Mauvais maîtrise du français à Mayotte
Et Mayotte n’est pas en reste. Particulièrement concernée par certains facteurs communs aux cinq académies ultramarines, comme son éloignement de la métropole, qui rend plus complexe le recrutement des personnels, mais aussi son climat tropical, son isolement, la défectuosité des équipements collectifs, le taux de pauvreté et de chômage, l’île aux parfums souffre en plus de difficultés qui lui sont propres. En haut de la pile : les “taux de progression vertigineux, alimentés par une immigration importante et largement clandestine”, de sa population totale et scolaire et la faible connaissance du français. 75,4% des élèves mahorais ont une maîtrise insuffisante ou fragile de la langue de Molière, contre 13,3% en moyenne nationale ! Sans parler de certains retards sur le déploiement du système éducatif dans le 101ème département. Pour l’anecdote, un siècle sépare ainsi l’ouverture du premier lycée à la Martinique (1883) et à Mayotte (1980).
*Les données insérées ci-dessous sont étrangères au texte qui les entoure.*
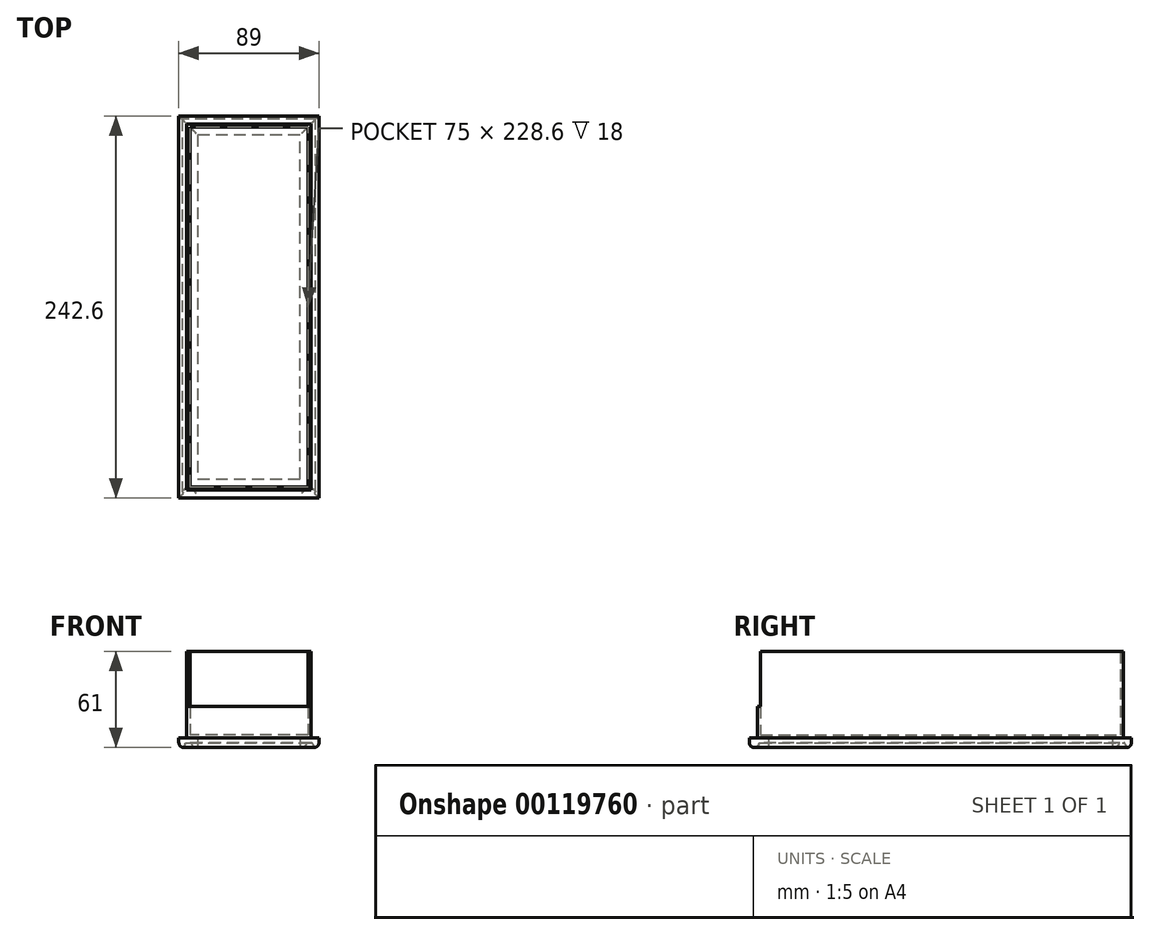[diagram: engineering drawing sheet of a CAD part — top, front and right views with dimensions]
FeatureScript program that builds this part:
annotation { "Feature Type Name" : "Feature", "Feature Type Description" : "" }
export const myFeature = defineFeature(function(context is Context, id is Id, definition is map)
    precondition{}
    {
        {
            var Q0;
            Q0=qCreatedBy(makeId("Top.planeOp"),FACE);
            var sketch = newSketch(context, id + "F0", { "sketchPlane" : qUnion([Q0])});
            skLineSegment(sketch, "E0.bottom", {"start": v(37.5, -114.3) * mm, "end": v(-37.5, -114.3) * mm});
            skLineSegment(sketch, "E0.top", {"start": v(37.5, 114.3) * mm, "end": v(-37.5, 114.3) * mm});
            skLineSegment(sketch, "E0.left", {"start": v(37.5, -114.3) * mm, "end": v(37.5, 114.3) * mm});
            skLineSegment(sketch, "E0.right", {"start": v(-37.5, -114.3) * mm, "end": v(-37.5, 114.3) * mm});
            skPoint(sketch, "E0.middle", {"position": v(0, 0) * mm});
            skSolve(sketch);
        }
        {
            var Q0;
            Q0 = qSketchRegion(id + "F0", true);
            extrude(context, id + "F1", {"entities" : qUnion([Q0]), "depth" : 2 * mm});
        }
        {
            var Q0;
            Q0=makeQuery(id+"F1.opExtrude","SWEPT_FACE",FACE,{"disambiguationData":[OSD([sQuery(id+"F0.wireOp",EDGE,"E0.right")])]});
            var sketch = newSketch(context, id + "F2", { "sketchPlane" : qUnion([Q0])});
            skLineSegment(sketch, "E1.bottom", {"start": v(-114.3, 0) * mm, "end": v(114.3, 0) * mm});
            skLineSegment(sketch, "E1.top", {"start": v(-114.3, 55) * mm, "end": v(114.3, 55) * mm});
            skLineSegment(sketch, "E1.left", {"start": v(-114.3, 0) * mm, "end": v(-114.3, 55) * mm});
            skLineSegment(sketch, "E1.right", {"start": v(114.3, 0) * mm, "end": v(114.3, 55) * mm});
            skSolve(sketch);
        }
        {
            var Q0;
            Q0 = qSketchRegion(id + "F2", true);
            extrude(context, id + "F3", {"entities" : qUnion([Q0]), "operationType" : NewBodyOperationType.ADD, "depth" : 2 * mm});
        }
        {
            var Q0;
            Q0=makeQuery(id+"F3.boolean.opBoolean","MERGE",FACE,{"derivedFrom":[makeQuery(id+"F1.opExtrude","SWEPT_FACE",FACE,{"disambiguationData":[OSD([sQuery(id+"F0.wireOp",EDGE,"E0.top")])]}),makeQuery(id+"F3.opExtrude","SWEPT_FACE",FACE,{"disambiguationData":[OSD([sQuery(id+"F2.wireOp",EDGE,"E1.left")])]})]});
            var sketch = newSketch(context, id + "F4", { "sketchPlane" : qUnion([Q0])});
            skLineSegment(sketch, "E2.bottom", {"start": v(39.5, 0) * mm, "end": v(-37.5, 0) * mm});
            skLineSegment(sketch, "E2.top", {"start": v(39.5, 55) * mm, "end": v(-37.5, 55) * mm});
            skLineSegment(sketch, "E2.left", {"start": v(39.5, 0) * mm, "end": v(39.5, 55) * mm});
            skLineSegment(sketch, "E2.right", {"start": v(-37.5, 0) * mm, "end": v(-37.5, 55) * mm});
            skSolve(sketch);
        }
        {
            var Q0;
            Q0 = qSketchRegion(id + "F4", true);
            extrude(context, id + "F5", {"entities" : qUnion([Q0]), "operationType" : NewBodyOperationType.ADD, "depth" : 2 * mm});
        }
        {
            var Q0;
            Q0=makeQuery(id+"F5.boolean.opBoolean","MERGE",FACE,{"derivedFrom":[makeQuery(id+"F1.opExtrude","SWEPT_FACE",FACE,{"disambiguationData":[OSD([sQuery(id+"F0.wireOp",EDGE,"E0.left")])]}),makeQuery(id+"F5.opExtrude","SWEPT_FACE",FACE,{"disambiguationData":[OSD([sQuery(id+"F4.wireOp",EDGE,"E2.right")])]})]});
            var sketch = newSketch(context, id + "F6", { "sketchPlane" : qUnion([Q0])});
            skLineSegment(sketch, "E3.bottom", {"start": v(116.3, 0) * mm, "end": v(-114.3, 0) * mm});
            skLineSegment(sketch, "E3.top", {"start": v(116.3, 55) * mm, "end": v(-114.3, 55) * mm});
            skLineSegment(sketch, "E3.left", {"start": v(116.3, 0) * mm, "end": v(116.3, 55) * mm});
            skLineSegment(sketch, "E3.right", {"start": v(-114.3, 0) * mm, "end": v(-114.3, 55) * mm});
            skSolve(sketch);
        }
        {
            var Q0;
            Q0 = qSketchRegion(id + "F6", true);
            extrude(context, id + "F7", {"entities" : qUnion([Q0]), "operationType" : NewBodyOperationType.ADD, "depth" : 2 * mm});
        }
        {
            var Q0;
            Q0=makeQuery(id+"F7.boolean.opBoolean","MERGE",FACE,{"derivedFrom":[makeQuery(id+"F3.boolean.opBoolean","MERGE",FACE,{"derivedFrom":[makeQuery(id+"F1.opExtrude","SWEPT_FACE",FACE,{"disambiguationData":[OSD([sQuery(id+"F0.wireOp",EDGE,"E0.bottom")])]}),makeQuery(id+"F3.opExtrude","SWEPT_FACE",FACE,{"disambiguationData":[OSD([sQuery(id+"F2.wireOp",EDGE,"E1.right")])]})]}),makeQuery(id+"F7.opExtrude","SWEPT_FACE",FACE,{"disambiguationData":[OSD([sQuery(id+"F6.wireOp",EDGE,"E3.right")])]})]});
            var sketch = newSketch(context, id + "F8", { "sketchPlane" : qUnion([Q0])});
            skLineSegment(sketch, "E4.bottom", {"start": v(-39.5, 0) * mm, "end": v(39.5, 0) * mm});
            skLineSegment(sketch, "E4.top", {"start": v(-39.5, 20) * mm, "end": v(39.5, 20) * mm});
            skLineSegment(sketch, "E4.left", {"start": v(-39.5, 0) * mm, "end": v(-39.5, 20) * mm});
            skLineSegment(sketch, "E4.right", {"start": v(39.5, 0) * mm, "end": v(39.5, 20) * mm});
            skSolve(sketch);
        }
        {
            var Q0;
            Q0 = qSketchRegion(id + "F8", true);
            extrude(context, id + "F9", {"entities" : qUnion([Q0]), "operationType" : NewBodyOperationType.ADD, "depth" : 2 * mm});
        }
        {
            var Q0;
            Q0=makeQuery(id+"F9.boolean.opBoolean","MERGE",FACE,{"derivedFrom":[makeQuery(id+"F7.boolean.opBoolean","MERGE",FACE,{"derivedFrom":[makeQuery(id+"F5.boolean.opBoolean","MERGE",FACE,{"derivedFrom":[makeQuery(id+"F3.boolean.opBoolean","MERGE",FACE,{"derivedFrom":[makeQuery(id+"F1.opExtrude","CAP_FACE",FACE,{"disambiguationData":[OSD([sQuery(id+"F0.wireOp",EDGE,"E0.bottom"),sQuery(id+"F0.wireOp",EDGE,"E0.top"),sQuery(id+"F0.wireOp",EDGE,"E0.left"),sQuery(id+"F0.wireOp",EDGE,"E0.right")])],"isStart":true}),makeQuery(id+"F3.opExtrude","SWEPT_FACE",FACE,{"disambiguationData":[OSD([sQuery(id+"F2.wireOp",EDGE,"E1.bottom")])]})]}),makeQuery(id+"F5.opExtrude","SWEPT_FACE",FACE,{"disambiguationData":[OSD([sQuery(id+"F4.wireOp",EDGE,"E2.bottom")])]})]}),makeQuery(id+"F7.opExtrude","SWEPT_FACE",FACE,{"disambiguationData":[OSD([sQuery(id+"F6.wireOp",EDGE,"E3.bottom")])]})]}),makeQuery(id+"F9.opExtrude","SWEPT_FACE",FACE,{"disambiguationData":[OSD([sQuery(id+"F8.wireOp",EDGE,"E4.bottom")])]})]});
            var sketch = newSketch(context, id + "F10", { "sketchPlane" : qUnion([Q0])});
            skLineSegment(sketch, "E5.0", {"start": v(44.5, -121.3) * mm, "end": v(44.5, 121.3) * mm});
            skLineSegment(sketch, "E5.1", {"start": v(-44.5, -121.3) * mm, "end": v(44.5, -121.3) * mm});
            skLineSegment(sketch, "E5.2", {"start": v(-44.5, 121.3) * mm, "end": v(-44.5, -121.3) * mm});
            skLineSegment(sketch, "E5.3", {"start": v(44.5, 121.3) * mm, "end": v(-44.5, 121.3) * mm});
            skSolve(sketch);
        }
        {
            var Q0;
            Q0 = qSketchRegion(id + "F10", true);
            extrude(context, id + "F11", {"entities" : qUnion([Q0]), "operationType" : NewBodyOperationType.ADD, "depth" : 6 * mm});
        }
        {
            var Q0;
            Q0=makeQuery(id+"F11.opExtrude","CAP_FACE",FACE,{"disambiguationData":[OSD([sQuery(id+"F10.wireOp",EDGE,"E5.0"),sQuery(id+"F10.wireOp",EDGE,"E5.1"),sQuery(id+"F10.wireOp",EDGE,"E5.2"),sQuery(id+"F10.wireOp",EDGE,"E5.3")])],"isStart":false});
            var sketch = newSketch(context, id + "F12", { "sketchPlane" : qUnion([Q0])});
            skLineSegment(sketch, "E6.0.0", {"start": v(-37.5, 114.3) * mm, "end": v(-37.5, -114.3) * mm});
            skLineSegment(sketch, "E6.0.1", {"start": v(-37.5, -114.3) * mm, "end": v(37.5, -114.3) * mm});
            skLineSegment(sketch, "E6.0.2", {"start": v(37.5, -114.3) * mm, "end": v(37.5, 114.3) * mm});
            skLineSegment(sketch, "E6.0.3", {"start": v(37.5, 114.3) * mm, "end": v(39.5, 114.3) * mm});
            skLineSegment(sketch, "E6.0.4", {"start": v(39.5, 114.3) * mm, "end": v(39.5, -116.3) * mm});
            skLineSegment(sketch, "E6.0.5", {"start": v(39.5, -116.3) * mm, "end": v(-39.5, -116.3) * mm});
            skLineSegment(sketch, "E6.0.6", {"start": v(-39.5, -116.3) * mm, "end": v(-39.5, 114.3) * mm});
            skLineSegment(sketch, "E6.0.7", {"start": v(-39.5, 114.3) * mm, "end": v(-37.5, 114.3) * mm});
            skLineSegment(sketch, "E7.0", {"start": v(-40.5, 115.3) * mm, "end": v(-36.5, 115.3) * mm});
            skLineSegment(sketch, "E7.1", {"start": v(-40.5, -117.3) * mm, "end": v(-40.5, 115.3) * mm});
            skLineSegment(sketch, "E7.2", {"start": v(-36.5, 115.3) * mm, "end": v(-36.5, -113.3) * mm});
            skLineSegment(sketch, "E7.3", {"start": v(40.5, -117.3) * mm, "end": v(-40.5, -117.3) * mm});
            skLineSegment(sketch, "E7.4", {"start": v(-36.5, -113.3) * mm, "end": v(36.5, -113.3) * mm});
            skLineSegment(sketch, "E7.5", {"start": v(36.5, -113.3) * mm, "end": v(36.5, 115.3) * mm});
            skLineSegment(sketch, "E7.6", {"start": v(36.5, 115.3) * mm, "end": v(40.5, 115.3) * mm});
            skLineSegment(sketch, "E7.7", {"start": v(40.5, 115.3) * mm, "end": v(40.5, -117.3) * mm});
            skLineSegment(sketch, "E8.0", {"start": v(-49.5, -126.3) * mm, "end": v(49.5, -126.3) * mm});
            skLineSegment(sketch, "E8.1", {"start": v(-49.5, 126.3) * mm, "end": v(-49.5, -126.3) * mm});
            skLineSegment(sketch, "E8.2", {"start": v(49.5, 126.3) * mm, "end": v(-49.5, 126.3) * mm});
            skLineSegment(sketch, "E8.3", {"start": v(49.5, -126.3) * mm, "end": v(49.5, 126.3) * mm});
            skSolve(sketch);
        }
        {
            var Q0;
            Q0=makeQuery(id+"F12.imprint","IMPRINT",FACE,{"disambiguationData":[TD([[makeQuery(id+"F12.imprint","IMPRINT",EDGE,{"derivedFrom":sQuery(id+"F12.wireOp",EDGE,"E6.0.0")}),1.0]])]});
            var Q1;
            Q1=makeQuery(id+"F12.imprint","IMPRINT",FACE,{"disambiguationData":[TD([[makeQuery(id+"F12.imprint","IMPRINT",EDGE,{"derivedFrom":sQuery(id+"F12.wireOp",EDGE,"E6.0.0")}),-1.0]])]});
            extrude(context, id + "F13", {"entities" : qUnion([Q0, Q1]), "operationType" : NewBodyOperationType.REMOVE, "oppositeDirection" : true, "depth" : 3 * mm});
        }
        {
            var Q0;
            Q0=makeQuery(id+"F13.boolean.opBoolean","COPY",FACE,{"derivedFrom":makeQuery(id+"F13.opExtrude","CAP_FACE",FACE,{"disambiguationData":[OSD([sQuery(id+"F12.wireOp",EDGE,"E7.0"),sQuery(id+"F12.wireOp",EDGE,"E7.1"),sQuery(id+"F12.wireOp",EDGE,"E7.2"),sQuery(id+"F12.wireOp",EDGE,"E7.3"),sQuery(id+"F12.wireOp",EDGE,"E7.4"),sQuery(id+"F12.wireOp",EDGE,"E7.5"),sQuery(id+"F12.wireOp",EDGE,"E7.6"),sQuery(id+"F12.wireOp",EDGE,"E7.7")])],"isStart":false})});
            fillet(context, id + "F14", {"entities" : qUnion([Q0]), "radius" : .8 * mm, "tangentPropagation" : true, "allowEdgeOverflow" : false});
        }
        {
            var Q0;
            Q0=makeQuery(id+"F11.opExtrude","CAP_FACE",FACE,{"disambiguationData":[OSD([sQuery(id+"F10.wireOp",EDGE,"E5.0"),sQuery(id+"F10.wireOp",EDGE,"E5.1"),sQuery(id+"F10.wireOp",EDGE,"E5.2"),sQuery(id+"F10.wireOp",EDGE,"E5.3")])],"isStart":false});
            fillet(context, id + "F15", {"entities" : qUnion([Q0]), "radius" : 3 * mm, "tangentPropagation" : true, "allowEdgeOverflow" : false});
        }
        {
            var Q0;
            Q0=makeQuery(id+"F11.opExtrude","CAP_FACE",FACE,{"disambiguationData":[OSD([sQuery(id+"F10.wireOp",EDGE,"E5.0"),sQuery(id+"F10.wireOp",EDGE,"E5.1"),sQuery(id+"F10.wireOp",EDGE,"E5.2"),sQuery(id+"F10.wireOp",EDGE,"E5.3")])],"isStart":false});
            var sketch = newSketch(context, id + "F16", { "sketchPlane" : qUnion([Q0])});
            skLineSegment(sketch, "E9.0.0", {"start": v(-37.5, 114.3) * mm, "end": v(37.5, 114.3) * mm});
            skLineSegment(sketch, "E9.0.1", {"start": v(37.5, 114.3) * mm, "end": v(37.5, -114.3) * mm});
            skLineSegment(sketch, "E9.0.2", {"start": v(37.5, -114.3) * mm, "end": v(-37.5, -114.3) * mm});
            skLineSegment(sketch, "E9.0.3", {"start": v(-37.5, -114.3) * mm, "end": v(-37.5, 114.3) * mm});
            skLineSegment(sketch, "E10.0", {"start": v(-32.5, -109.3) * mm, "end": v(-32.5, 109.3) * mm});
            skLineSegment(sketch, "E10.1", {"start": v(32.5, -109.3) * mm, "end": v(-32.5, -109.3) * mm});
            skLineSegment(sketch, "E10.2", {"start": v(32.5, 109.3) * mm, "end": v(32.5, -109.3) * mm});
            skLineSegment(sketch, "E10.3", {"start": v(-32.5, 109.3) * mm, "end": v(32.5, 109.3) * mm});
            skSolve(sketch);
        }
        {
            var Q0;
            Q0=makeQuery(id+"F16.imprint","IMPRINT",FACE,{"disambiguationData":[TD([[makeQuery(id+"F16.imprint","IMPRINT",EDGE,{"derivedFrom":sQuery(id+"F16.wireOp",EDGE,"E10.0")}),-1.0]])]});
            extrude(context, id + "F17", {"entities" : qUnion([Q0]), "operationType" : NewBodyOperationType.REMOVE, "oppositeDirection" : true, "depth" : 6 * mm});
        }
    });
Pas de “marges suffisantes” pour le rectorat
Pour les sages de la Cour des comptes, ces défaillances du système scolaire trouvent leur source dans “une organisation calquée sur le modèle métropolitain”, avec “de rares aménagements parfois contre-productifs”. Si cette homogénéité est censée être le gage d’une égalité de traitement entre tous les élèves français, elle ne laisse pas “aux recteurs de marges suffisantes dans l’application des règles pour répondre aux réalités locales”. Conséquence : les mécanismes d’affectation selon le droit commun ne permettent pas, par exemple, de pourvoir tous les postes. Un meilleur calibrage des moyens doit être envisagé pour s’adapter aux situations locales. La situation est en effet bien différente entre les académies des Antilles et de La Réunion, “où une gestion rectorale plus vigoureuse est attendue, qu’en Guyane et à Mayotte, où l’Éducation nationale est confrontée à plusieurs défis majeurs”, comme le “nombre d’enfants à scolariser dans des bâtiments déjà saturés, quasiment privés de cantines et dépourvus de places d’internat” ; “l’attractivité pour les enseignants” ; ou encore “la langue maternelle qui n’est généralement pas le français”, poursuit le rapport.
Adaptation des concours et formations aux besoins locaux
Pour autant, “le seul effort financier accordant des moyens quantitativement supérieurs aux académies ultramarines ne suffit pas à obtenir des résultats convenables en termes de niveaux et d’acquis”, martèlent les magistrats. Qui formulent plusieurs recommandations, notamment pour Mayotte : adaptation des concours d’enseignement aux besoins locaux, amélioration du processus de recrutement des contractuels pour les affecter dès la rentrée ; meilleur dimensionnement des moyens pour la scolarisation des élèves allophones nouvellement arrivés ou encore sensibilisation et formation des enseignants nouvellement affectés à la question linguistique, font partie des pistes envisagées.